_EXERCISE DIRECTIONS_
Of all the lines below, return only those starting with the line holding "324 275 663.8" and going on through the line holding "289 182 926.4", exactly as written.
╔══
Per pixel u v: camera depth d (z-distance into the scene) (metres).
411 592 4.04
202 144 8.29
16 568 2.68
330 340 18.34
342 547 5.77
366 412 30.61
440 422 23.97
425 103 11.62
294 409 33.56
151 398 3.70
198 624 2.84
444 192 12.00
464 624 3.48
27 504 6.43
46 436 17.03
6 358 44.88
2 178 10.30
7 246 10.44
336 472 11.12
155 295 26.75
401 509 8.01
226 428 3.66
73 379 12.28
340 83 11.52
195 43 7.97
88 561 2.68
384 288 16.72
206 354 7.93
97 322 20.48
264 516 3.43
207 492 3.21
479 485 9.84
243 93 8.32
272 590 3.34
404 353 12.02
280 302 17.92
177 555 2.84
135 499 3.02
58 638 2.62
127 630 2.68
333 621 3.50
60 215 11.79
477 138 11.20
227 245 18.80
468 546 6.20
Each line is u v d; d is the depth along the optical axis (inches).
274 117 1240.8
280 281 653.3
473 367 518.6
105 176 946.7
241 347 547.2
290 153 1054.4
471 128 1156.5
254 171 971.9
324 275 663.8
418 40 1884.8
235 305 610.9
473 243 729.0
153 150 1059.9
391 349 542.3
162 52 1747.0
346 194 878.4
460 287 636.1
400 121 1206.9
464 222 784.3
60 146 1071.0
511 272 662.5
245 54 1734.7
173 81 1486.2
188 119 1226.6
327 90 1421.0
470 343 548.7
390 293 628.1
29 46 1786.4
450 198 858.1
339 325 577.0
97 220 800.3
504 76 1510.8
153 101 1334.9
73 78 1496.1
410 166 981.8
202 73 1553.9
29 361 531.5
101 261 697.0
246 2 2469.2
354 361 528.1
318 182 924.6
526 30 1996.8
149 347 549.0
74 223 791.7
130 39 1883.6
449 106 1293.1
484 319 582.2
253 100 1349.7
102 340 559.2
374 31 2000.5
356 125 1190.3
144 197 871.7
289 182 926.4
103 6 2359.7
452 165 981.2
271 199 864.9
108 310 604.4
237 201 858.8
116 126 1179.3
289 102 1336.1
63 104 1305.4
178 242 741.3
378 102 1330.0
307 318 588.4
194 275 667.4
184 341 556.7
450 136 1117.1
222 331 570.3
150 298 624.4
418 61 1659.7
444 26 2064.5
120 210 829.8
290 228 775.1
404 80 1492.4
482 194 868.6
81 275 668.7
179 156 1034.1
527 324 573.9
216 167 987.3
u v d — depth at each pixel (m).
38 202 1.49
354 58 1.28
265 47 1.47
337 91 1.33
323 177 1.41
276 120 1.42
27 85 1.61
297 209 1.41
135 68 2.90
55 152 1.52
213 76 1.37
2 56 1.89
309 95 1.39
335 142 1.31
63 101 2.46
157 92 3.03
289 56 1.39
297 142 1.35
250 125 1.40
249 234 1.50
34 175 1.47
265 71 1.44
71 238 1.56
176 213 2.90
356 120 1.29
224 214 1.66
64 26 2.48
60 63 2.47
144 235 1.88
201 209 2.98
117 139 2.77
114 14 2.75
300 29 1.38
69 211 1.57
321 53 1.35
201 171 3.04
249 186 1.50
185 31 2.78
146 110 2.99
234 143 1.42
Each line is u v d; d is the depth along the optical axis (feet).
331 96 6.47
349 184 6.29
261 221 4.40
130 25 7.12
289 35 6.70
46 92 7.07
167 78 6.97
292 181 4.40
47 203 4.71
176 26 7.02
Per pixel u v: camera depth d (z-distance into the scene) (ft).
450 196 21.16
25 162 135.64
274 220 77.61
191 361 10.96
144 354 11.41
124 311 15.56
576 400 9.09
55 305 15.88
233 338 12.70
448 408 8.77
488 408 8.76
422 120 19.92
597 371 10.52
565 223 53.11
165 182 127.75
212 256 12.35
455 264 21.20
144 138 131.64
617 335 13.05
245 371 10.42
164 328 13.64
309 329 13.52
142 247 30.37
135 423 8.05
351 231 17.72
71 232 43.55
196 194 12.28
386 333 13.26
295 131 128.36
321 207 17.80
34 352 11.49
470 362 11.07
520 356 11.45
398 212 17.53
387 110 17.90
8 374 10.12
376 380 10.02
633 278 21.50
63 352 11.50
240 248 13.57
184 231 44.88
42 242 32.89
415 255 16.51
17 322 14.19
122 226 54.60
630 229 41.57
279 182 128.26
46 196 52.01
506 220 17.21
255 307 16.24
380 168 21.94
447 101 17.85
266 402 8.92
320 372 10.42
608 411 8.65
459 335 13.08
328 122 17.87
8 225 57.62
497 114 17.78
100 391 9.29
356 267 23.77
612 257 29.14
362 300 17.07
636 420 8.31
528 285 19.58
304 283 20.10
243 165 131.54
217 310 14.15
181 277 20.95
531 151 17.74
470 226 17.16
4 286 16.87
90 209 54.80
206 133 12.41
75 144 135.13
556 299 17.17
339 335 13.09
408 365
╚══
╔══
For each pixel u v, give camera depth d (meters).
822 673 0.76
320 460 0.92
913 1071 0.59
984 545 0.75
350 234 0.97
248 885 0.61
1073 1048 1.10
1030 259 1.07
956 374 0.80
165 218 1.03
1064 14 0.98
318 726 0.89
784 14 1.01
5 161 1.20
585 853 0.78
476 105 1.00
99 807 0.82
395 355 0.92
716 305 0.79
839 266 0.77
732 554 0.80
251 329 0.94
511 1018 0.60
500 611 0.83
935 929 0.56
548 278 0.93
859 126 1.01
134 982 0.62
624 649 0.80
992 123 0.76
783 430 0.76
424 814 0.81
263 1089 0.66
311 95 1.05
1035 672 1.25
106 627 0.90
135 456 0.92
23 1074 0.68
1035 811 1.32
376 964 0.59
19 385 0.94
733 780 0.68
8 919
╚══
_ANSWER SPACE_
324 275 663.8
418 40 1884.8
235 305 610.9
473 243 729.0
153 150 1059.9
391 349 542.3
162 52 1747.0
346 194 878.4
460 287 636.1
400 121 1206.9
464 222 784.3
60 146 1071.0
511 272 662.5
245 54 1734.7
173 81 1486.2
188 119 1226.6
327 90 1421.0
470 343 548.7
390 293 628.1
29 46 1786.4
450 198 858.1
339 325 577.0
97 220 800.3
504 76 1510.8
153 101 1334.9
73 78 1496.1
410 166 981.8
202 73 1553.9
29 361 531.5
101 261 697.0
246 2 2469.2
354 361 528.1
318 182 924.6
526 30 1996.8
149 347 549.0
74 223 791.7
130 39 1883.6
449 106 1293.1
484 319 582.2
253 100 1349.7
102 340 559.2
374 31 2000.5
356 125 1190.3
144 197 871.7
289 182 926.4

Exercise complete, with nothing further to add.